On Sunday, the workers alleged that police lathicharged them when labourers refused to back down from their demands. “Police came into the camp and hit us. Workers also broke things in frustration,” said Anshuman Dwivedi, a generator operator at the Bengaluru Metro from Rewa, Madhya Pradesh.
Other workers complained of poor living conditions and irregular payments. “We have no water for two days, nor are they supplying food. We have run out of savings. We had to ask our family to send money,” said Gupta. “The contractor cannot pay us because they don’t have money either.”
Some workers from Bihar, he said, were sent home on a train after they paid Rs 1,050 as fare. “About 200 workers were sent home. The rest will be decided later,” said head constable Ravi of Bommanahalli police station. He denied reports that there had been a lathicharge at the camp.

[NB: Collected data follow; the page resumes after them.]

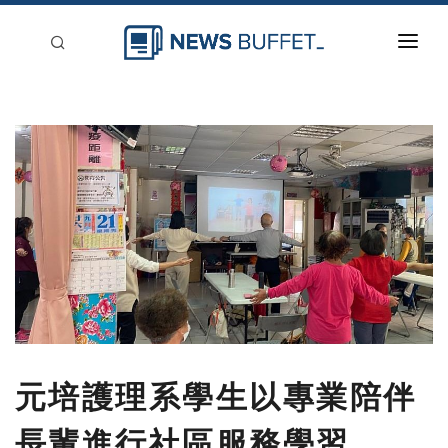
回到首頁
新聞稿分類
登入
刊登
元培護理系學生以專業陪伴
長輩進行社區服務學習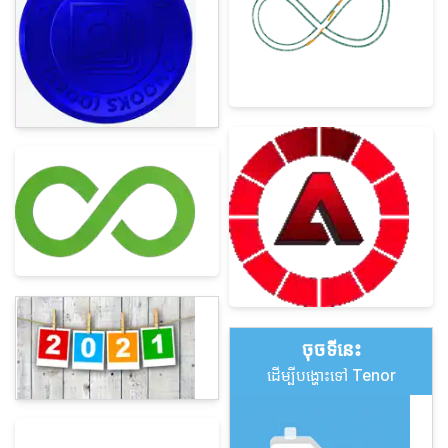
ចុច​ទីនេះ
ដើម្បីបង្ហោះទៅ Tenor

“We haven’t got any assurance from the administration about being sent back. In this uncertainty, we would rather go home. Who knows if the lockdown will be extended” said Dwivedi, who said he had not been paid Rs 24,000 as wages for two months.
There were similar complaints of workers at other camps in the city. Bengaluru Metro Rail Corporation avails of the services of 9,000 workers, who are usually brought here by contractors. A report by NGO Maraa submitted to the labour department in April said “most workers had not been paid their salaries for the month of February and March 2020”.
In a labour colony in Hulimavu, Gour Mallick, a 36-year-old construction worker from Alipurduar, West Bengal, said the contractor had cut off food and water supplies to the camp after they wanted to go home. “Yesterday, we got one cup of tea in the morning, and worked through the day. They said if we won’t work, we will be thrown out of the camp,” he said.
Mallick said all workers had been paid Rs 8,000 each for April, though many of them get at least double. “Moreover, the contractor is asking us to pay for the food they gave us during the lockdown. But we have sent all our money home. We keep hearing that the lockdown will go on. We are working but not being paid. Why stay then?” he said.
BMRC MD Ajay Seth didn’t respond to queries about the labour camp conditions and allegations of unpaid wages till press time.